### DIRECTIONS
Give back every line of the material below that has the string "wire".

### DATA SHOWN
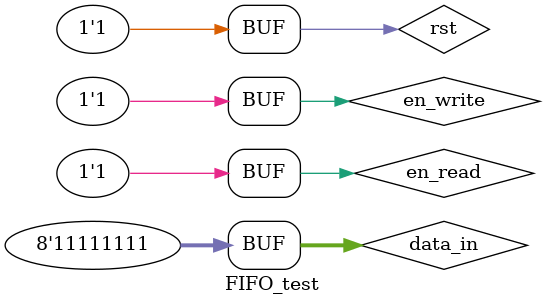
<source format=v>
`timescale 1ns / 1ps


module FIFO_test;

	// Inputs
	reg rst;
	reg [7:0] data_in;
	reg en_write;
	reg en_read;
	wire empty;
	wire full;
	wire [4:0] data_cnt;

	// Outputs
	wire [15:0] data_out;

	// Instantiate the Unit Under Test (UUT)
	FIFO uut (
		.rst(rst), 
		.data_in(data_in), 
		.en_write(en_write), 
		.data_out(data_out), 
		.en_read(en_read), 
		.empty(empty), 
		.full(full),
		.data_cnt(data_cnt)
	);

	initial begin
		// Initialize Inputs
		rst = 1;
		data_in = 0;
		en_write = 0;
		en_read = 0;

		// Wait 100 ns for global reset to finish
		#100;
		rst = 1;
		
		data_in = 21;
		en_write = 1;
		#50;
		en_write = 0;
		#50;
		
		data_in = 21;
		en_write = 1;
		#50;
		en_write = 0;
		#50;
		
		data_in = 21;
		en_write = 1;
		#50;
		en_write = 0;
		#50;
		
		data_in = 21;
		en_write = 1;
		#50;
		en_write = 0;
		#50;
		
		data_in = 21;
		en_write = 1;
		#50;
		en_write = 0;
		#50;
		
		data_in = 21;
		en_write = 1;
		#50;
		en_write = 0;
		#50;
		
		data_in = 21;
		en_write = 1;
		#50;
		en_write = 0;
		#50;
		
		data_in = 21;
		en_write = 1;
		#50;
		en_write = 0;
		#50;
		
		data_in = 21;
		en_write = 1;
		#50;
		en_write = 0;
		#50;
		
		data_in = 21;
		en_write = 1;
		#50;
		en_write = 0;
		#50;
		
		data_in = 21;
		en_write = 1;
		#50;
		en_write = 0;
		#50;
		
		data_in = 21;
		en_write = 1;
		#50;
		en_write = 0;
		#50;
		
		data_in = 21;
		en_write = 1;
		#50;
		en_write = 0;
		#50;
		
		data_in = 21;
		en_write = 1;
		#50;
		en_write = 0;
		#50;
		
		data_in = 21;
		en_write = 1;
		#50;
		en_write = 0;
		#50;
		
		data_in = 21;
		en_write = 1;
		#50;
		en_write = 0;
		#50;
		
		data_in = 21;
		en_write = 1;
		#50;
		en_write = 0;
		#50;
		
		data_in = 45;
		en_write = 1;
		#50;
		en_write = 0;
		#50;
		
		data_in = 21;
		en_write = 1;
		#50;
		en_write = 0;
		#50;
		
		data_in = 76;
		en_write = 1;
		#50;
		en_write = 0;
		#50;
		
		data_in = 21;
		en_write = 1;
		#50;
		en_write = 0;
		#50;
		
		data_in = 89;
		en_write = 1;
		#50;
		en_write = 0;
		#50;
		
		data_in = 21;
		en_write = 1;
		#50;
		en_write = 0;
		#50;
		
		data_in = 21;
		en_write = 1;
		#50;
		en_write = 0;
		#50;
		
		data_in = 21;
		en_write = 1;
		#50;
		en_write = 0;
		#50;
		
		data_in = 65;
		en_write = 1;
		#50;
		en_write = 0;
		#50;
		
		data_in = 21;
		en_write = 1;
		#50;
		en_write = 0;
		#50;
		
		data_in = 21;
		en_write = 1;
		#50;
		en_write = 0;
		#50;
		
		data_in = 21;
		en_write = 1;
		#50;
		en_write = 0;
		#50;
		
		data_in = 21;
		en_write = 1;
		#50;
		en_write = 0;
		#50;
		
		data_in = 21;
		en_write = 1;
		#50;
		en_write = 0;
		#50;
		
		data_in = 21;
		en_write = 1;
		#50;
		en_write = 0;
		#50;
		
		en_read = 1;
		#50;
		en_read = 0;
		#50;
		en_read = 1;
		#50;
		en_read = 0;
		
		en_read = 1;
		#50;
		data_in = 255;
		en_write = 1;
        
		// Add stimulus here

	end
      
endmodule


</source>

### EXPECTED ANSWER
	wire empty;
	wire full;
	wire [4:0] data_cnt;
	wire [15:0] data_out;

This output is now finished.